◆ Source excerpt

Re: Need help in creating Flink Streaming s3 Job for multiple path reader one by one

Satyaa Dixit
Hi Chesnay,

Thanks for your prompt response.
Sink : Kafka
After the first checkpointing of the reader job failed, that's where
duplication happened.

Can we use the external checkpointing by using below code snipped? as part
of reader source.
*environment.setStateBackend(new
FsStateBackend("s3://flink-test-directory/flink/checkpoints")); *

Regards,
Satya


On Tue, Oct 27, 2020 at 5:36 PM Chesnay Schepler <[hidden email]> wrote:

> To fix the OutOfMemory error you will have to provide Flink with more
> memory, use more task executors or possibly reduce the parallelism.
>
> Did the job fail before the first checkpoint has occurred?
>
> What sink are you using?
>
> On 10/27/2020 12:45 PM, Satyaa Dixit wrote:
>
> In continuation of the above email, I have tried below code also but it is
> restarting the job from the beginning.
>
> environment.enableCheckpointing(30000L);
> environment.disableOperatorChaining();
> environment.getCheckpointConfig().setMinPauseBetweenCheckpoints(1000);
>
> environment.getCheckpointConfig().setCheckpointingMode(CheckpointingMode.EXACTLY_ONCE);
> environment.getCheckpointConfig().setMaxConcurrentCheckpoints(1);
> environment.getCheckpointConfig().setPreferCheckpointForRecovery(true);
>
> environment.setRestartStrategy(RestartStrategies.failureRateRestart(5, //
> max failures per interval
> Time.of(30, TimeUnit.MINUTES), // time interval for measuring failure rate
> Time.of(60, TimeUnit.SECONDS) // delay
> ));
>
> Please have a look into this as well.
>
> Regards,
> Satya
>
>
> On Tue, Oct 27, 2020 at 4:46 PM Satyaa Dixit <[hidden email]>
> wrote:
>
>> Hi Chesnay & Team,
>>
>> I'm using already using "ContinuousFileMonitoringFunction"  but still
>> I'm not able to achieve the below use case. For example once job started
>> and it process half of the data and in between job got failed because of
>> below exception. how to avoid this exception? could you please help us on
>> this too.
>>
>>
>>
>>
>>
>> *org.apache.flink.streaming.runtime.tasks.AsynchronousException: Caught
>> exception when processing split: [110]
>> s3://messages/qa/test-data/DEMO/0077/data/2020-09-03/10/2020-09-03_10:01:51_53807.jsonmod@
>> 1599127313000 : 0 + 345 at
>> org.apache.flink.streaming.runtime.tasks.StreamTask$StreamTaskAsyncExceptionHandler.handleAsyncException(StreamTask.java:958)

◆ Entries provided
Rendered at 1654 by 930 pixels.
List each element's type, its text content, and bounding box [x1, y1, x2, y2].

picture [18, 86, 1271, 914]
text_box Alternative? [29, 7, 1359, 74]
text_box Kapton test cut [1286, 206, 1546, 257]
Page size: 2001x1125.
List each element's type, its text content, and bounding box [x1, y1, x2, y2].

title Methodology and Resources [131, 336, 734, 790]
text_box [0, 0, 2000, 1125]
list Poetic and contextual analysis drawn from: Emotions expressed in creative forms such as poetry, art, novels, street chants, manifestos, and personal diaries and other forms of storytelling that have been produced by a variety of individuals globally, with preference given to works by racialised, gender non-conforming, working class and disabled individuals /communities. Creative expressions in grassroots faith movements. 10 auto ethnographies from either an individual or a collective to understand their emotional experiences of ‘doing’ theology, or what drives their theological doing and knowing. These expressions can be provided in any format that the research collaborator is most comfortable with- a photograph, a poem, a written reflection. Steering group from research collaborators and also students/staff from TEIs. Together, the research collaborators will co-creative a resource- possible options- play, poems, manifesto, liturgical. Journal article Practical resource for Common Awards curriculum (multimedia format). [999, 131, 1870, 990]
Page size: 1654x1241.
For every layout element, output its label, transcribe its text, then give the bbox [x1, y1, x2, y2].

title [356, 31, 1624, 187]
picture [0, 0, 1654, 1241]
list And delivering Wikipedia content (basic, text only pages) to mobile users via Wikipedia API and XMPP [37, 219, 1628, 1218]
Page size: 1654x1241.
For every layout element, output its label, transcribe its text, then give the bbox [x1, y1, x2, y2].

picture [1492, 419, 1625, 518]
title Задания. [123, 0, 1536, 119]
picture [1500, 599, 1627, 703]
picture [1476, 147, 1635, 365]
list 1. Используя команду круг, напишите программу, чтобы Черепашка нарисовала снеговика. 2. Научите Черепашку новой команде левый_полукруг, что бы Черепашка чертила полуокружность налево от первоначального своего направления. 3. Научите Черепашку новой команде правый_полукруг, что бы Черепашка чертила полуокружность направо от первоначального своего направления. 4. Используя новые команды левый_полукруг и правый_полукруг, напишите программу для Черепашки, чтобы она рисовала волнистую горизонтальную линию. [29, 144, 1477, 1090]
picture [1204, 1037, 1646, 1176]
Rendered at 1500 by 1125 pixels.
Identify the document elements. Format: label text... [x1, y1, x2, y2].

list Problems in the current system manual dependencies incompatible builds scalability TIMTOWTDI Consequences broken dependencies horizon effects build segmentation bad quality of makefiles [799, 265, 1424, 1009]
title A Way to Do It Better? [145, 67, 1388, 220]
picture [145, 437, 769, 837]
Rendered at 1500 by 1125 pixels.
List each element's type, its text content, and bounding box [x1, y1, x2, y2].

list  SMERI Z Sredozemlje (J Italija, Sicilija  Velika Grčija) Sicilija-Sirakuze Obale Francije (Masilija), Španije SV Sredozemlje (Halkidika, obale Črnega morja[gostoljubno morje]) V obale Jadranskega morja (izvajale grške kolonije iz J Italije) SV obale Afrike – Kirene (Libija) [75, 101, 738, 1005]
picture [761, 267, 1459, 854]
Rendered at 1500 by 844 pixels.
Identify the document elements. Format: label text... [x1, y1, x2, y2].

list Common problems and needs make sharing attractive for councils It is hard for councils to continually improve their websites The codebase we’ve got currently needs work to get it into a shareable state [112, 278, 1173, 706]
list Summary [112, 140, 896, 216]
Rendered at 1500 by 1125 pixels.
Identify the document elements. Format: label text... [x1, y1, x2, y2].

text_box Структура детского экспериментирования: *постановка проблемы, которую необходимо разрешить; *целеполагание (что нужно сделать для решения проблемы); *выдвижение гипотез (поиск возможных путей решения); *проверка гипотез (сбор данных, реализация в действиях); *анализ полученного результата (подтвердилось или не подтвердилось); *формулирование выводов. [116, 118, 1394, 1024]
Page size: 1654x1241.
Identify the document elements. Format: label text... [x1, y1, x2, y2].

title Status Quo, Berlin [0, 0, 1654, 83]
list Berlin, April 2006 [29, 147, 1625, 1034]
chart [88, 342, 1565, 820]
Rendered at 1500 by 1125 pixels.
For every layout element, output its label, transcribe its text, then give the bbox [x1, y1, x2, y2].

◆ Problems and tasks
#1 In the Flink mailing-list thread, which sink does the reader job write to?
#2 Pick up the Flink mailing-list thread after its last line and continue it.

◆ Answers given
#1 Kafka.

#2
>> at
>> org.apache.flink.streaming.runtime.tasks.StreamTask.handleAsyncException(StreamTask.java:932)
>> at
>> org.apache.flink.streaming.api.functions.source.ContinuousFileReaderOperator$SplitReader.run(ContinuousFileReaderOperator.java:357)
>> Caused by: java.lang.OutOfMemoryError: Java heap space*
>>
>> If I start the job back again, it is causing the data duplication. How to
>> fix this negative use case with flink s3 reader source using checkpointing?
>>
>> Regards,
>>
>> Satya
>>
>> On Thu, Oct 22, 2020 at 7:05 PM Chesnay Schepler <[hidden email]>
>> wrote:
>>
>>> The existing ContinuousFileMonitoringFunction and
>>> ContinuousFileReaderOperator already take care of that.
>>> Unless you aren't re-implementing them from scratch you shouldn't have
>>> to do anything.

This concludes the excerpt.